Me: It's still you, Novel! Yes, there's a lot of rewriting, but it's refining what came before even if the words are different. I'm replacing your words, not you. I'm keeping the look and feel of you, the heart of you, the themes of you...

Novel: It doesn't feel that way. Have you even seen what you did with my outline? You hacked half of it away. Half. YOU MURDERED HALF MY CHAPTERS!

Me: Okay. I did do that. But the chapters you have can be longer now. Act I is down to four chapters, but those four chapters take up twenty three thousand words. It originally had eight, sure, but it's actually only lost a few thousand words.
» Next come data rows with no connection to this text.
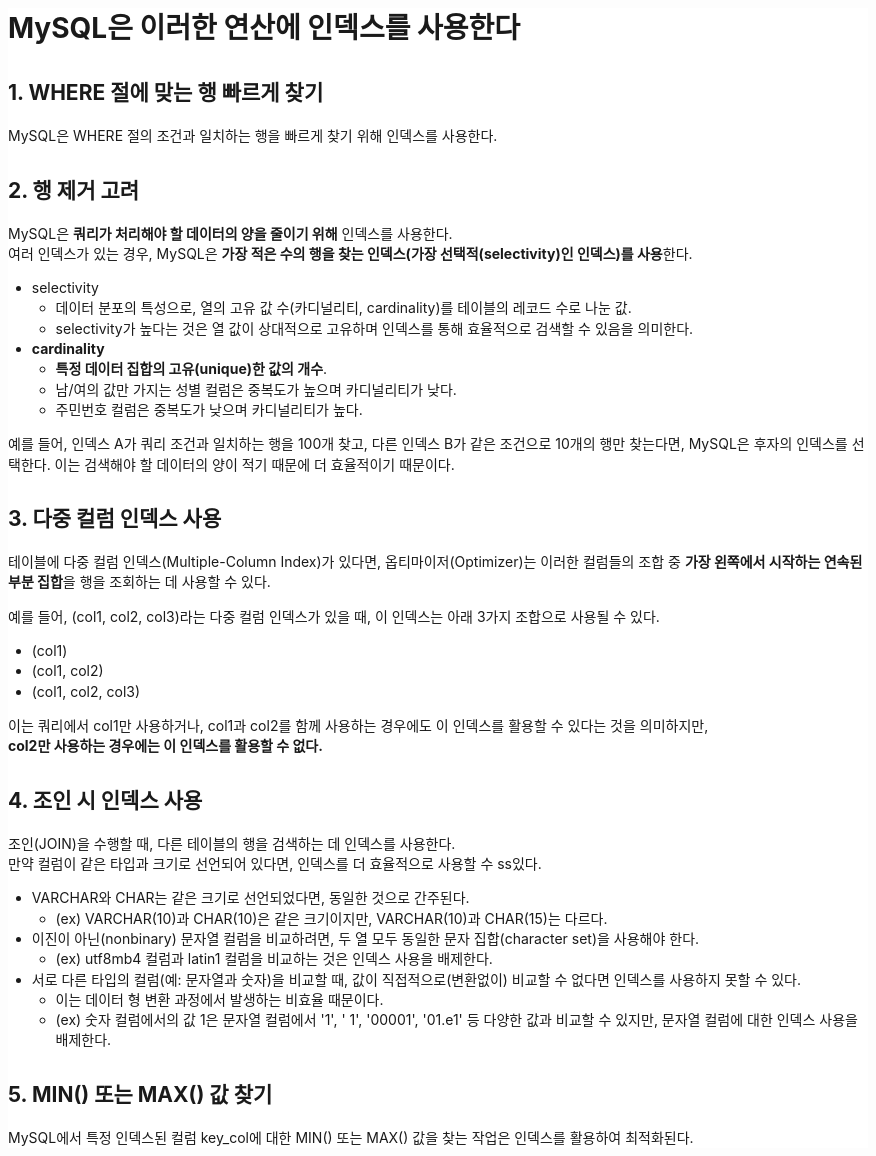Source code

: # MySQL은 이러한 연산에 인덱스를 사용한다


## 1. WHERE 절에 맞는 행 빠르게 찾기
MySQL은 WHERE 절의 조건과 일치하는 행을 빠르게 찾기 위해 인덱스를 사용한다.


## 2. 행 제거 고려
MySQL은 **쿼리가 처리해야 할 데이터의 양을 줄이기 위해** 인덱스를 사용한다.  
여러 인덱스가 있는 경우, MySQL은 **가장 적은 수의 행을 찾는 인덱스(가장 선택적(selectivity)인 인덱스)를 사용**한다.

- selectivity
  - 데이터 분포의 특성으로, 열의 고유 값 수(카디널리티, cardinality)를 테이블의 레코드 수로 나눈 값.
  - selectivity가 높다는 것은 열 값이 상대적으로 고유하며 인덱스를 통해 효율적으로 검색할 수 있음을 의미한다.
- **cardinality**
  - **특정 데이터 집합의 고유(unique)한 값의 개수**.
  - 남/여의 값만 가지는 성별 컬럼은 중복도가 높으며 카디널리티가 낮다.
  - 주민번호 컬럼은 중복도가 낮으며 카디널리티가 높다.

예를 들어, 인덱스 A가 쿼리 조건과 일치하는 행을 100개 찾고, 다른 인덱스 B가 같은 조건으로 10개의 행만 찾는다면, MySQL은 후자의 인덱스를 선택한다.
이는 검색해야 할 데이터의 양이 적기 때문에 더 효율적이기 때문이다.


## 3. 다중 컬럼 인덱스 사용
테이블에 다중 컬럼 인덱스(Multiple-Column Index)가 있다면,
옵티마이저(Optimizer)는 이러한 컬럼들의 조합 중 **가장 왼쪽에서 시작하는 연속된 부분 집합**을 행을 조회하는 데 사용할 수 있다.

예를 들어, (col1, col2, col3)라는 다중 컬럼 인덱스가 있을 때, 이 인덱스는 아래 3가지 조합으로 사용될 수 있다.
- (col1)
- (col1, col2)
- (col1, col2, col3)

이는 쿼리에서 col1만 사용하거나, col1과 col2를 함께 사용하는 경우에도 이 인덱스를 활용할 수 있다는 것을 의미하지만,  
**col2만 사용하는 경우에는 이 인덱스를 활용할 수 없다.**

## 4. 조인 시 인덱스 사용
조인(JOIN)을 수행할 때, 다른 테이블의 행을 검색하는 데 인덱스를 사용한다.  
만약 컬럼이 같은 타입과 크기로 선언되어 있다면, 인덱스를 더 효율적으로 사용할 수 ss있다.

- VARCHAR와 CHAR는 같은 크기로 선언되었다면, 동일한 것으로 간주된다.
  - (ex) VARCHAR(10)과 CHAR(10)은 같은 크기이지만, VARCHAR(10)과 CHAR(15)는 다르다.
- 이진이 아닌(nonbinary) 문자열 컬럼을 비교하려면, 두 열 모두 동일한 문자 집합(character set)을 사용해야 한다.
  - (ex) utf8mb4 컬럼과 latin1 컬럼을 비교하는 것은 인덱스 사용을 배제한다.
- 서로 다른 타입의 컬럼(예: 문자열과 숫자)을 비교할 때, 값이 직접적으로(변환없이) 비교할 수 없다면 인덱스를 사용하지 못할 수 있다.
  - 이는 데이터 형 변환 과정에서 발생하는 비효율 때문이다.
  - (ex) 숫자 컬럼에서의 값 1은 문자열 컬럼에서 '1', ' 1', '00001', '01.e1' 등 다양한 값과 비교할 수 있지만, 문자열 컬럼에 대한 인덱스 사용을 배제한다.

## 5. MIN() 또는 MAX() 값 찾기
MySQL에서 특정 인덱스된 컬럼 key_col에 대한 MIN() 또는 MAX() 값을 찾는 작업은 인덱스를 활용하여 최적화된다.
Novel: But the outline lost so many scenes. Did you not see all the post-it notes in the trash? The trash! You're putting parts of me IN THE TRASH!

Me: They were too small to go into recycling.

Novel: (glares)

Me: Look, I simply removed scenes that were either from a cut plot-line or were redundant or which would be better established either as summary or assumption. 

Novel: Assumption? You can't assume readers know something.

Me: Sure you can. When people read two characters are on a hiking trail and one of them is wearing borrowed boots, they can assume the characters had a discussion about where they were going and whether the boots would fit. We didn't need fourteen hundred words about it.
 
Novel: I guess not...

Me: And that arc that got pruned was distracting from the important bits. It made it harder to see what you're actually about, which would make people enjoy you less. You want to be enjoyable, don't you?

Novel: I want people to like me, yeah.

Me: So do I. We have the same goal, Novel. I'm not your enemy.

Novel: Maybe. I'm not sure you're my friend either, though.

Me: If I have to chose between being your friend and making you the best story you can be, I'll pick the latter.

Novel: I guess I can understand that. And I guess I can accept it. As long as I don't have to like it.

Me: You don't. And, for the record, I'm doing this because I love you. Not because I think you're awful.

Novel: Don't push my credulity.

Me: (sigh) See you at work tomorrow?

Novel: Yeah. Sure. What's left of me.

Me: (exiting) Write about faeries, they said. It'll be fun, they said. But did they warn me faerie books are freaking primadonnas? No, they did not.